The German usage is slightly different. The idea of being able to ‘out-stand’ (ausstehen) someone brings to mind for me the picture of someone facing the enemy. They can ‘stand’ longer than the enemy. They can ‘out stand’ them. Or maybe they can ‘face them out’ by ‘standing’ in their way. The idea that intrigues me the most in the German use however, is the idea of ‘holding out’ (aushalten) as an idea for not liking a person. It might mean ‘I cannot ‘hold out’ against someone, in which case we are in the same realms of meaning as ‘bear’ or support’ or ‘stand’. But it might also mean that a person ‘gets under my skin’, that I cannot maintain my own boundaries in relation to that person. They ‘get in’ and so I cannot ‘keep them out’. Ich kann ihn nicht aushalten!
This is certainly my experience when certain words of accusation are spoken, or people are venomous. Even though I know that the words are not all true, there is enough truth there, or enough sensitivity in me for the words to ‘get in’. There they do their undermining work, and I am laid low (I cannot ‘stand’) for a couple of weeks until I recover.

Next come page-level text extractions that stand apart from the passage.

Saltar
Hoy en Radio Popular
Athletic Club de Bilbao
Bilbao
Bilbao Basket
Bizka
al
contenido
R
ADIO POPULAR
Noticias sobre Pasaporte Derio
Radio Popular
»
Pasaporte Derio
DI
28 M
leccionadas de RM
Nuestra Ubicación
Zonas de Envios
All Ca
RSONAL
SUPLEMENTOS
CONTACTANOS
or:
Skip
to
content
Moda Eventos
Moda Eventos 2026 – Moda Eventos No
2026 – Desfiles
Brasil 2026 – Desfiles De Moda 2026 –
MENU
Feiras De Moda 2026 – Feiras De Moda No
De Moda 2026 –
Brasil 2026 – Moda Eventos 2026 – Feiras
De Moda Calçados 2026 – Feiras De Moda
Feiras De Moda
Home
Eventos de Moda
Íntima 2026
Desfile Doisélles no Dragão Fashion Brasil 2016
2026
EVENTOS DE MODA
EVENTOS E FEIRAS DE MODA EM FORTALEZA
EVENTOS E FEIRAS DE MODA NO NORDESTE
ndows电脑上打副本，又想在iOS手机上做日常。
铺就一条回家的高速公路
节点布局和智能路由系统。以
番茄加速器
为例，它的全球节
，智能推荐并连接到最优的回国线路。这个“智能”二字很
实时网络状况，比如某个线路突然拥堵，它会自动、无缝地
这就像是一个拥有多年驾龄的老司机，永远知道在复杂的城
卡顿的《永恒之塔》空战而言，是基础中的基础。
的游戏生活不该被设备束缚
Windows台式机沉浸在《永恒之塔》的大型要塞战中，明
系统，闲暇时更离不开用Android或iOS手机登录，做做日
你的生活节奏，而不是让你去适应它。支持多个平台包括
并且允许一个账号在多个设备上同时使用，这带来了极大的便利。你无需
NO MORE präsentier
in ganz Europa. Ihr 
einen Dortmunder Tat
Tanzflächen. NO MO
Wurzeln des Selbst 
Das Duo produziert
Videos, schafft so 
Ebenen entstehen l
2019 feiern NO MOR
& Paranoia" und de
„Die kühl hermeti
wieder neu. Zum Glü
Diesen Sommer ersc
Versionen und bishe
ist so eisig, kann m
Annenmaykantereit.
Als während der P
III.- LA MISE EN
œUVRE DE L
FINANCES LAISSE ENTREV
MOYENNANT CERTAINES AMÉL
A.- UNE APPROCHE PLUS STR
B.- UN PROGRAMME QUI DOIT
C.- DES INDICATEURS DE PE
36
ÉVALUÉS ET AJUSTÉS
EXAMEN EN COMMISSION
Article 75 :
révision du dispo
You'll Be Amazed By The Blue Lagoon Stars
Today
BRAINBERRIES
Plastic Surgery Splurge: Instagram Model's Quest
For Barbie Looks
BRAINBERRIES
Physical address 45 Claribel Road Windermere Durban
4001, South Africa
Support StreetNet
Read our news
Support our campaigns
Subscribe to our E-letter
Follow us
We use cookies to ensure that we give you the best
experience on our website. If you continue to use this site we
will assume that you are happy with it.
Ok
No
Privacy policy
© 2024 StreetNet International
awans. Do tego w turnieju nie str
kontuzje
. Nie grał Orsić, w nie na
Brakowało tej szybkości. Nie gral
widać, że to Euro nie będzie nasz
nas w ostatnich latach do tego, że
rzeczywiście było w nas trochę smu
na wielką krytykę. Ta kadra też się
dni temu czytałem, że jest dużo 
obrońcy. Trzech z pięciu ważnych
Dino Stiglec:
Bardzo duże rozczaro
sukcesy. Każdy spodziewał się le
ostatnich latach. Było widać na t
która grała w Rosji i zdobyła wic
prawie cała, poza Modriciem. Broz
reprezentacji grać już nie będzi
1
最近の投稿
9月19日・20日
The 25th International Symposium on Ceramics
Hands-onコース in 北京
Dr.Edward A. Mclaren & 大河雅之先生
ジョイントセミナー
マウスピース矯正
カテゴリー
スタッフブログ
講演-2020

But God too wants to ‘get in’. The book Revelation has that lovely passage ‘Behold, I stand (again) at the door and knock. If any one hears my voice and opens then I will come into them and sup with them and eat with them.’ Or in the Epistle to the Hebrews, when talking of the Word of God talks about the penetrating quality of God’s Word that ‘separates soul from spirit, joints from marrow; it is able to judge the thoughts and intentions of the heart.’
There are times when God’s word does ‘get in’ for me, and I feel myself opened up. I cannot ‘keep it out’ because some genuine truth has been spoken about me. This is what a sermon is for. In the last couple of weeks, because the Sermon on the Mount’ has been about ‘letting God in’ I have said ‘This is not a ‘sermon’ but the call to ‘let God in’. At the end I have said ‘Let those who have ears to hear, hear.’ This is not an ‘ending’ for a sermon, but an invitation to ‘let God in’ at the hearing of these words, spoken in God’s name.
Dietrich Bonhoeffer, when he was conducting preaching courses, said to his students words something like ‘I don’t want people criticising other people’s sermons. The proper attitude of the hearer of a sermon is to ask ‘How am I being addressed and questioned by God in these words?’, not ‘Are these words any good?’ When it comes to the word of God the question is not ‘Can we understand it, but can we withstand it’ Again, we come to associations of the verb ‘to stand’. Amazing!